Roles of editors in peer review

We believe LLMs could contribute to editors’ tasks in peer review by supporting the search for suitable reviewers, the initial screening of manuscripts, and the write-up of final decision letters from individual review reports.

Using LLMs could help editors to tackle one of their major challenges, i.e., reviewer shortage and the time-consuming task of identifying and inviting potential reviewers. Editors struggle to find sufficiently qualified reviewers and maintain reasonable turnaround times for their journals [14]. Since LLMs can support reviewers to write better reviews and submit their report more quickly, editors would likely have access to a larger and potentially more diverse and efficient pool of candidate reviewers. LLMs can also increase the pool of reviewers by opening it up to non-native English speakers (some of whom might be able to use various translation services to read a paper) and feed their opinion/views in broken English to LLMs and ask them to write a more presentable review in English. Furthermore, incorporating LLMs in existing databases that support editors in finding reviewers (e.g., Web of Science Reviewer Locator) [15] could potentially increase the likelihood of inviting more suitable reviewers. However, such automated reviewer selection mechanisms should be implemented with caution as sub-optimal implementation can lead to undesirable consequences [16]. Currently, ChatGPT does not seem very capable of performing this task, but with the inclusion of LLMs in search engines, one can expect such capacities to develop quickly.

It should be noted though that there are legitimate concerns and limitations in using LLMs to expand and diversify reviewer pools. For example, prominent issues exist in terms of the availability of ChatGPT, which at the moment is unavailable in countries such as Iran, China, Russia, Venezuela and Ukraine (It should be noted that this is not because governments have censored it but because the service is made unavailable in those countries by its developers) [17]. In addition, while ChatGPT is currently freely available, it is unclear what business model will be chosen by its future investors, thereby introducing further accessibility inequalities (while this manuscript was under review, OpenAI released ChatGPT PLUS for $20/month). Even if a basic version would remain freely available, it is possible that more sophisticated versions with better functionality would become available to researchers/universities who can/will afford it.

Apart from supporting the identification of reviewers and expanding reviewer pools, LLMs have the potential to contribute to editorial tasks in two other ways. First, LLMs could be used in initial screening of manuscripts, for instance to assess fit with journal scope or general quality. Even in preprint servers where there are practically no editors, LLMs could enhance automated reviews to address the concern commonly voiced regarding preprints, i.e., that such unreviewed papers may disseminate substandard quality research or unvetted knowledge. While it is difficult to find reviewers to check all published preprints, LLMs could either automatically perform triage (e.g., initial quality checks to filter or flag problematic research), or support editorial staff to perform such inspections more efficiently. Partly, this is already done [3, 4] but future LLMs could enhance these applications. In fact, one could imagine a system in which preprint servers and journals demand authors to have their work reviewed by automated tools prior to submission. The LLM-generated review report and authors’ way of addressing the feedback, could then be part of the submission. If organized effectively, this would provide a way of scaling up innovative publishing models, for example, the publish-review-curate model, which could improve the quality of the scientific record (with the above mentioned caveat that overreliance on LLMs could perpetuate and/or carry forward biases).

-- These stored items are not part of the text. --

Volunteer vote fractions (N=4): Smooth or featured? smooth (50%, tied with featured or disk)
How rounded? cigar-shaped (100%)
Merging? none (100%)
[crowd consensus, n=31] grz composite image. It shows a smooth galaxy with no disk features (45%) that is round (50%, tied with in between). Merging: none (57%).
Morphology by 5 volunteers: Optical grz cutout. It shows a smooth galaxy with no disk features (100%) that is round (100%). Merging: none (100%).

Second, LLMs could assist editors in writing final decision letters and summarizing individual review reports. This final stage of editorial work, integrating gate-keeping and quality improvement functions of peer review, is a core task of editors and one that potentially takes up a significant amount of their time. As this stage arguably involves little original contribution from the side of the editor, it is an obvious part of the editorial process that LLMs, even in their current state, can already contribute to. Regardless of how LLMs will be employed to support editors, we believe that when such systems are used, this should be transparently disclosed on journals’ websites or as part of editors’ decision letters to authors.

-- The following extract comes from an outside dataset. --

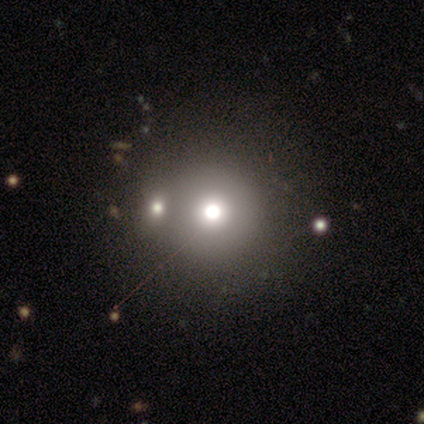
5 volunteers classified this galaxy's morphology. This is marginally a smooth galaxy (40%, tied with star or artifact). How rounded: clearly round (100%). Merging: clearly none (100%).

Functionality and quality of peer review

Discussions about the value and quality of peer review are centered on perceptions about the usefulness and impact of peer-review reports and the rigor and validity of the involved process. Using LLMs can impact both aspects in numerous ways. For example, in terms of usefulness, given the significance of providing a solution (on how to resolve highlighted problems) in peer review reports [18, 19], and the fact that human reviewers might not always be motivated to do this, LLMs could complement human skills to improve the usefulness of review reports. Of course, human researchers could always redact or revise insights provided by LLMs prior to the submission of reports but in principle, LLMs can improve researchers’ capabilities to provide more constructive feedback. Whether and how researchers will use these capabilities is more about personal preferences and perhaps the degree to which competition plays a role in a research area.

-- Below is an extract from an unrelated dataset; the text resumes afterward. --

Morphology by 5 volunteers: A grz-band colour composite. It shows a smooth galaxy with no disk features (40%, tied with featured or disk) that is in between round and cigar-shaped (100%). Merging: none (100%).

LLMs could improve rigor and validity of peer-reviews because they can access and have the capacity to analyze a larger pool of previously published articles and review reports. Given the recent exponential expansion of the corpus of scholarly publications and human limitations to read and analyze these in order to remain up to date, LLMs that are trained to be unbiased and neutral could significantly enhance researchers' capabilities to write better reviews. Furthermore, unlike researchers who might only be fluent in a handful of languages, LLMs are likely to access sources of knowledge regardless of language. If used responsibly, such capabilities could improve the validity and rigor of reviews.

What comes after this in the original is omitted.